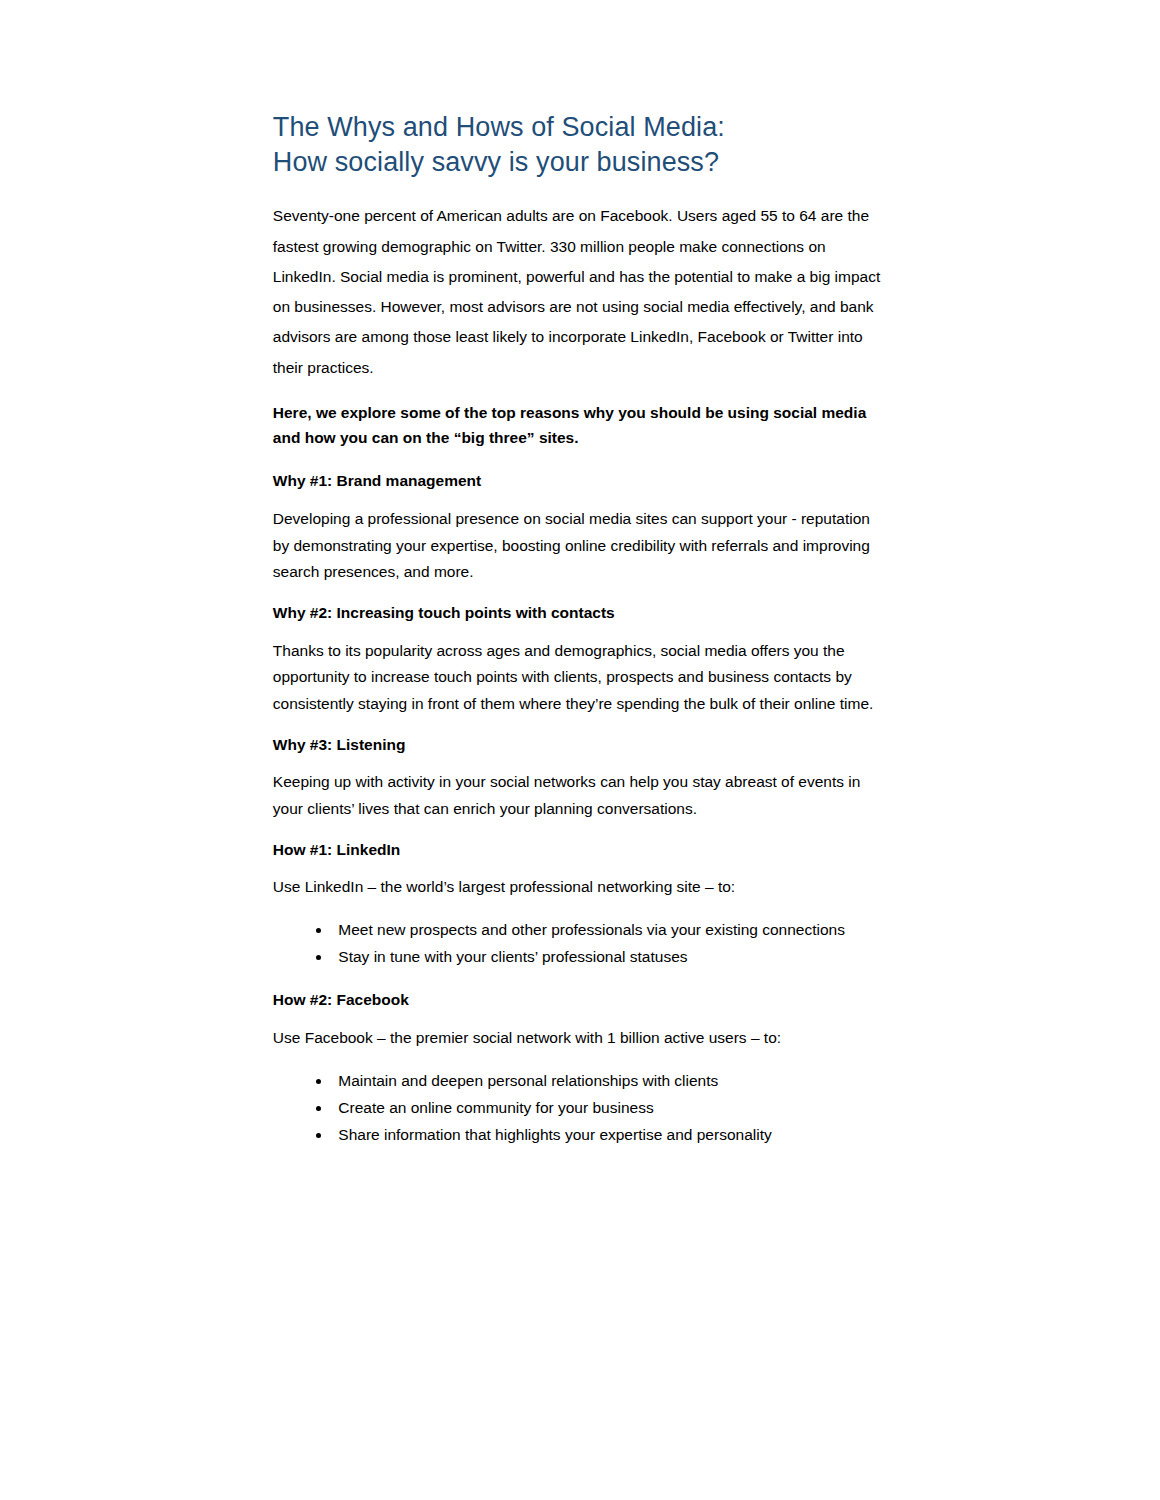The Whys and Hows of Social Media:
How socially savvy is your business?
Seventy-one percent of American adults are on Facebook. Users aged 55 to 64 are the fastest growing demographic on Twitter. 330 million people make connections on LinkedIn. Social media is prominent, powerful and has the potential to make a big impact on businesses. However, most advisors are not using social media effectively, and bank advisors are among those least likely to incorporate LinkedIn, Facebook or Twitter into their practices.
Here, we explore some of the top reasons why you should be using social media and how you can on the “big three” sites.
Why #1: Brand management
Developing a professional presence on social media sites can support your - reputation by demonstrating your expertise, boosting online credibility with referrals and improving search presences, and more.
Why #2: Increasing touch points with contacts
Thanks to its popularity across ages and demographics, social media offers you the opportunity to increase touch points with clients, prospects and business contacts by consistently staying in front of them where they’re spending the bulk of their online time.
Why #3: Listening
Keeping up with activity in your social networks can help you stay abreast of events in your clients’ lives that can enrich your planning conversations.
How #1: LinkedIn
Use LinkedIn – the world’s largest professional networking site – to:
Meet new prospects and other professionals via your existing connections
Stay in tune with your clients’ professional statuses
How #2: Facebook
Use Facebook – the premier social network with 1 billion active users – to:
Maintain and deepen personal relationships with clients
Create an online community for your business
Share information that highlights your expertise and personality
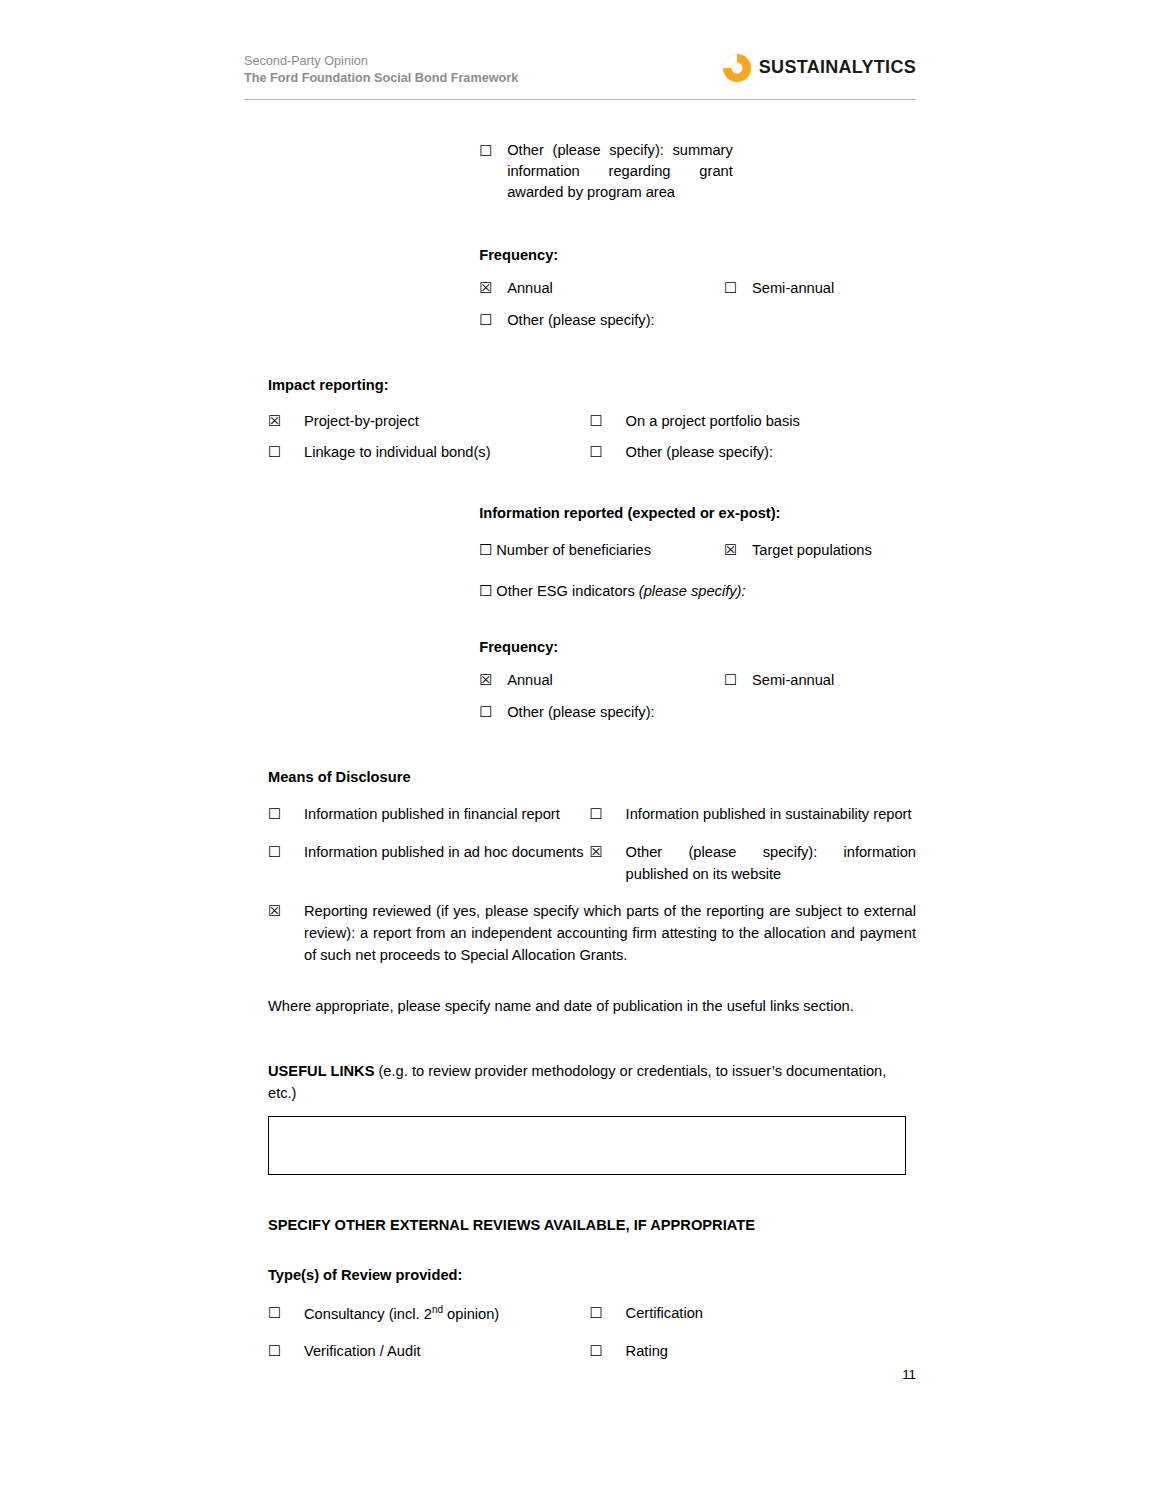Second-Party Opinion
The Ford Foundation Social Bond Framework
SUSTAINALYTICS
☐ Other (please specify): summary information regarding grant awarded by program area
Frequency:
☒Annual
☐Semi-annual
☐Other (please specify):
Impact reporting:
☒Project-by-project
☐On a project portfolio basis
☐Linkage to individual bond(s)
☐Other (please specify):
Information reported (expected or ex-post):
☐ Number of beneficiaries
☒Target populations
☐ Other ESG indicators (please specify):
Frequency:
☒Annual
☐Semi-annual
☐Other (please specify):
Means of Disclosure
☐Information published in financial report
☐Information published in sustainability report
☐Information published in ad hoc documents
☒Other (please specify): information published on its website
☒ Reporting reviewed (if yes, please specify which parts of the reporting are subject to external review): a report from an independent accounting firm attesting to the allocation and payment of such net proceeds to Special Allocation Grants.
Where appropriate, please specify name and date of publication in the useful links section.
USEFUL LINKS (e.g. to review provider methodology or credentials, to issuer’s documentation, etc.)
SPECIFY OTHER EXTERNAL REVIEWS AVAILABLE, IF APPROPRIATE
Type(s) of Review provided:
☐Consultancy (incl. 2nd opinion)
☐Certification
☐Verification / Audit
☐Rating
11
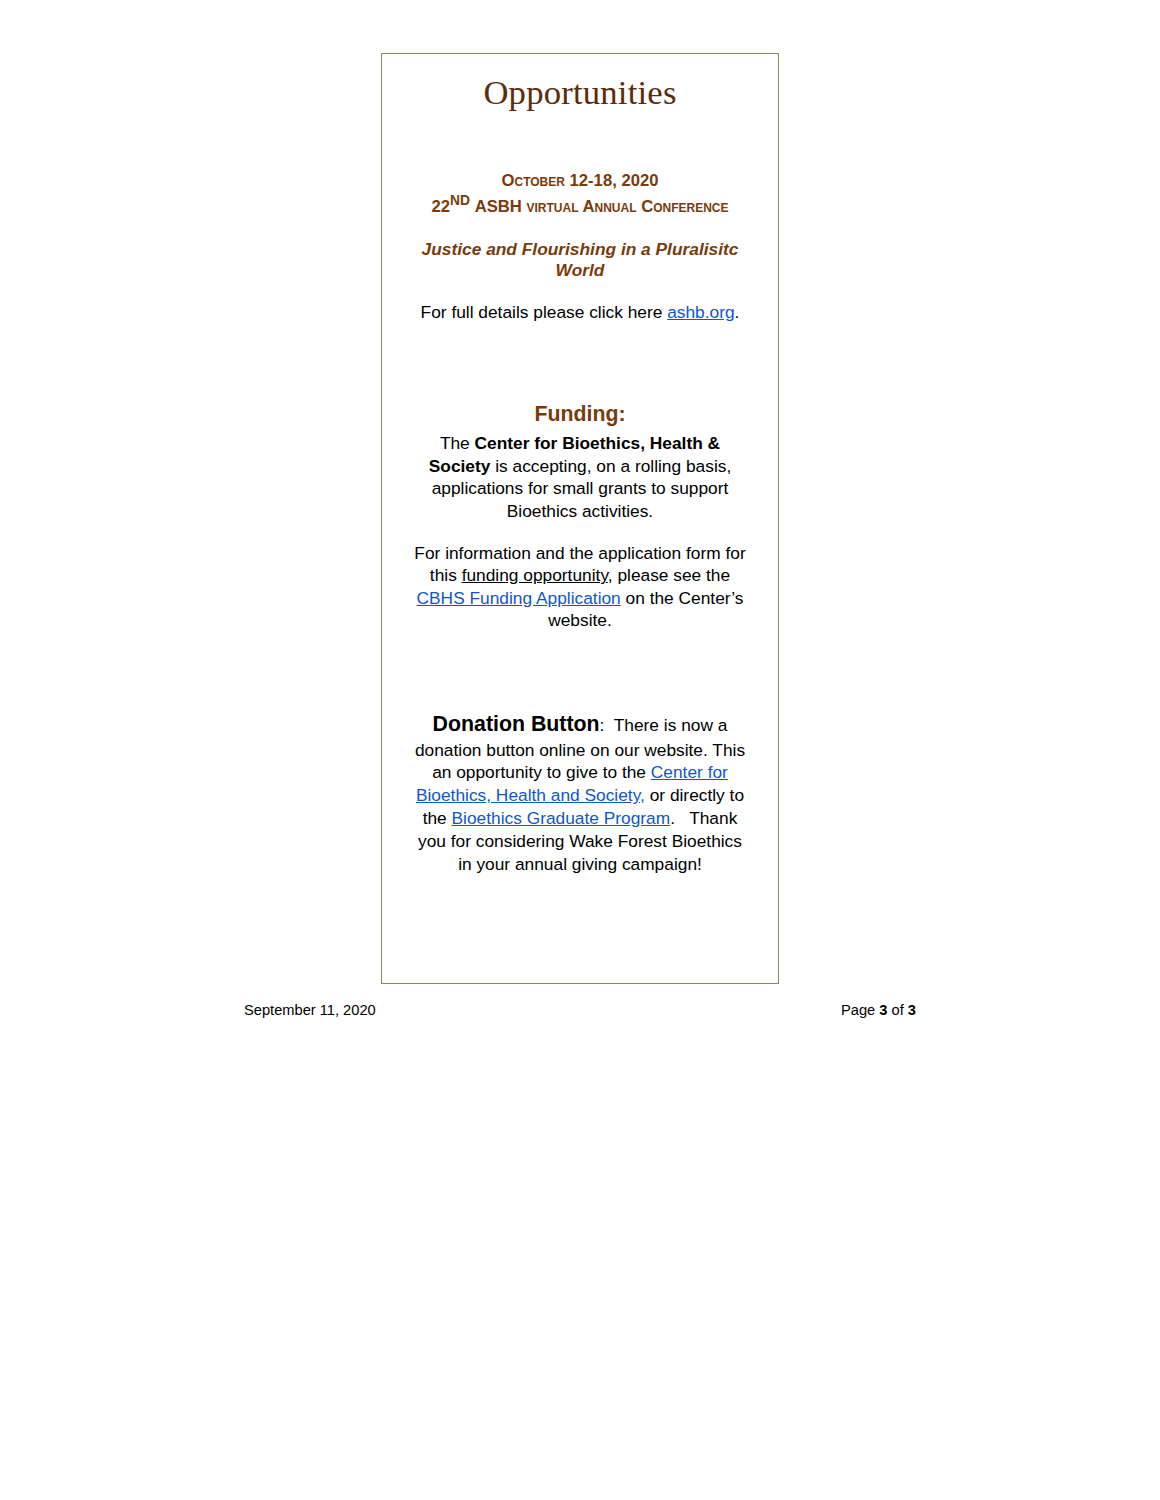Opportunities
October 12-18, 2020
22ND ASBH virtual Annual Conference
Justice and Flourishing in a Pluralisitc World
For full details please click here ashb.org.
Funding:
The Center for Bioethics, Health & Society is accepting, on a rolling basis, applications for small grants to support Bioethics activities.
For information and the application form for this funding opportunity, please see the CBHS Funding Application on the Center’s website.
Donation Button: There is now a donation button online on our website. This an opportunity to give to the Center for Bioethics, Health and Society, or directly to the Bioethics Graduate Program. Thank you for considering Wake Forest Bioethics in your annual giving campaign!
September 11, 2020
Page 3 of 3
********
— Exercise —
Copy exactly, without pictures, the lines above from the one with "Use Facebook –" down to the one with "(incl. 2nd opinion)", inclusive.

— Exercise response —
Use Facebook – the premier social network with 1 billion active users – to:
Maintain and deepen personal relationships with clients
Create an online community for your business
Share information that highlights your expertise and personality
Second-Party Opinion
The Ford Foundation Social Bond Framework
SUSTAINALYTICS
☐ Other (please specify): summary information regarding grant awarded by program area
Frequency:
☒Annual
☐Semi-annual
☐Other (please specify):
Impact reporting:
☒Project-by-project
☐On a project portfolio basis
☐Linkage to individual bond(s)
☐Other (please specify):
Information reported (expected or ex-post):
☐ Number of beneficiaries
☒Target populations
☐ Other ESG indicators (please specify):
Frequency:
☒Annual
☐Semi-annual
☐Other (please specify):
Means of Disclosure
☐Information published in financial report
☐Information published in sustainability report
☐Information published in ad hoc documents
☒Other (please specify): information published on its website
☒ Reporting reviewed (if yes, please specify which parts of the reporting are subject to external review): a report from an independent accounting firm attesting to the allocation and payment of such net proceeds to Special Allocation Grants.
Where appropriate, please specify name and date of publication in the useful links section.
USEFUL LINKS (e.g. to review provider methodology or credentials, to issuer’s documentation, etc.)
SPECIFY OTHER EXTERNAL REVIEWS AVAILABLE, IF APPROPRIATE
Type(s) of Review provided:
☐Consultancy (incl. 2nd opinion)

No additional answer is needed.